:: WORK TO BE COMPLETED ::
Before you finish, make sure every line below has been written out exactly.
━━ STORED DATA
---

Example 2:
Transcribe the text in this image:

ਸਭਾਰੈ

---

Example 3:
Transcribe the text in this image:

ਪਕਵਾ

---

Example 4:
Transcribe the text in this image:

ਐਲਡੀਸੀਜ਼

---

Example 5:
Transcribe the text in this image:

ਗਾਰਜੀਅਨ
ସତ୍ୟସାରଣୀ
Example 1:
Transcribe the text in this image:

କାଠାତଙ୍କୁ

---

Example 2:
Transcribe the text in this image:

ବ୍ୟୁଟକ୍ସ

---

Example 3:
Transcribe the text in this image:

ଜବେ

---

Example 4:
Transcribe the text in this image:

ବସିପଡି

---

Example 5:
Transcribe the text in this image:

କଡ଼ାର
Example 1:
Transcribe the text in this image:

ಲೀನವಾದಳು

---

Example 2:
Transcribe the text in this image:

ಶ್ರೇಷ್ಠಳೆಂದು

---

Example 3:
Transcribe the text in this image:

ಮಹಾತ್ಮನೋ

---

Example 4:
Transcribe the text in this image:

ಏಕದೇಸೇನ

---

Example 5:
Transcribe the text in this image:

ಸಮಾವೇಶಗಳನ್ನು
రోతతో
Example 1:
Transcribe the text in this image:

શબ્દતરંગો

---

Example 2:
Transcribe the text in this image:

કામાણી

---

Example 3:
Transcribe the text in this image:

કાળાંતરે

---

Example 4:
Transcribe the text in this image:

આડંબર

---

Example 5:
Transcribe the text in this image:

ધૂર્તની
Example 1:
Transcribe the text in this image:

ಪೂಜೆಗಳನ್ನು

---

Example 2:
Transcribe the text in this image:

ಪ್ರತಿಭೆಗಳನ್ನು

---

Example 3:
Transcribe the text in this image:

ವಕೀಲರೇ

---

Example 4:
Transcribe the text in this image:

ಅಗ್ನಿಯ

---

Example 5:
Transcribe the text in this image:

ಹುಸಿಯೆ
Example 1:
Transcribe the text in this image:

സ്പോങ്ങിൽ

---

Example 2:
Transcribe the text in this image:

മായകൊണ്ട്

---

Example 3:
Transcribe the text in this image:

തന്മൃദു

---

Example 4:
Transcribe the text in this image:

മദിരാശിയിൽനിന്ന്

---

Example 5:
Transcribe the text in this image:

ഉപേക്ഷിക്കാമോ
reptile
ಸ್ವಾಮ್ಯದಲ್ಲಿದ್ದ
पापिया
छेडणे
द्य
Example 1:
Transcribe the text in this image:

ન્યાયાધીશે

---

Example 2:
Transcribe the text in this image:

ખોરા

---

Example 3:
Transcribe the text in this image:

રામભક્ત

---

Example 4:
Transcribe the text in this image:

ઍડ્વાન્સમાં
━━━━
:: OUTPUT BELOW ::
---

Example 2:
Transcribe the text in this image:

ਸਭਾਰੈ

---

Example 3:
Transcribe the text in this image:

ਪਕਵਾ

---

Example 4:
Transcribe the text in this image:

ਐਲਡੀਸੀਜ਼

---

Example 5:
Transcribe the text in this image:

ਗਾਰਜੀਅਨ
ସତ୍ୟସାରଣୀ
Example 1:
Transcribe the text in this image:

କାଠାତଙ୍କୁ

---

Example 2:
Transcribe the text in this image:

ବ୍ୟୁଟକ୍ସ

---

Example 3:
Transcribe the text in this image:

ଜବେ

---

Example 4:
Transcribe the text in this image:

ବସିପଡି

---

Example 5:
Transcribe the text in this image:

କଡ଼ାର
Example 1:
Transcribe the text in this image:

ಲೀನವಾದಳು

---

Example 2:
Transcribe the text in this image:

ಶ್ರೇಷ್ಠಳೆಂದು

---

Example 3:
Transcribe the text in this image:

ಮಹಾತ್ಮನೋ

---

Example 4:
Transcribe the text in this image:

ಏಕದೇಸೇನ

---

Example 5:
Transcribe the text in this image:

ಸಮಾವೇಶಗಳನ್ನು
రోతతో
Example 1:
Transcribe the text in this image:

શબ્દતરંગો

---

Example 2:
Transcribe the text in this image:

કામાણી

---

Example 3:
Transcribe the text in this image:

કાળાંતરે

---

Example 4:
Transcribe the text in this image:

આડંબર

---

Example 5:
Transcribe the text in this image:

ધૂર્તની
Example 1:
Transcribe the text in this image:

ಪೂಜೆಗಳನ್ನು

---

Example 2:
Transcribe the text in this image:

ಪ್ರತಿಭೆಗಳನ್ನು

---

Example 3:
Transcribe the text in this image:

ವಕೀಲರೇ

---

Example 4:
Transcribe the text in this image:

ಅಗ್ನಿಯ

---

Example 5:
Transcribe the text in this image:

ಹುಸಿಯೆ
Example 1:
Transcribe the text in this image:

സ്പോങ്ങിൽ

---

Example 2:
Transcribe the text in this image:

മായകൊണ്ട്

---

Example 3:
Transcribe the text in this image:

തന്മൃദു

---

Example 4:
Transcribe the text in this image:

മദിരാശിയിൽനിന്ന്

---

Example 5:
Transcribe the text in this image:

ഉപേക്ഷിക്കാമോ
reptile
ಸ್ವಾಮ್ಯದಲ್ಲಿದ್ದ
पापिया
छेडणे
द्य
Example 1:
Transcribe the text in this image:

ન્યાયાધીશે

---

Example 2:
Transcribe the text in this image:

ખોરા

---

Example 3:
Transcribe the text in this image:

રામભક્ત

---

Example 4:
Transcribe the text in this image:

ઍડ્વાન્સમાં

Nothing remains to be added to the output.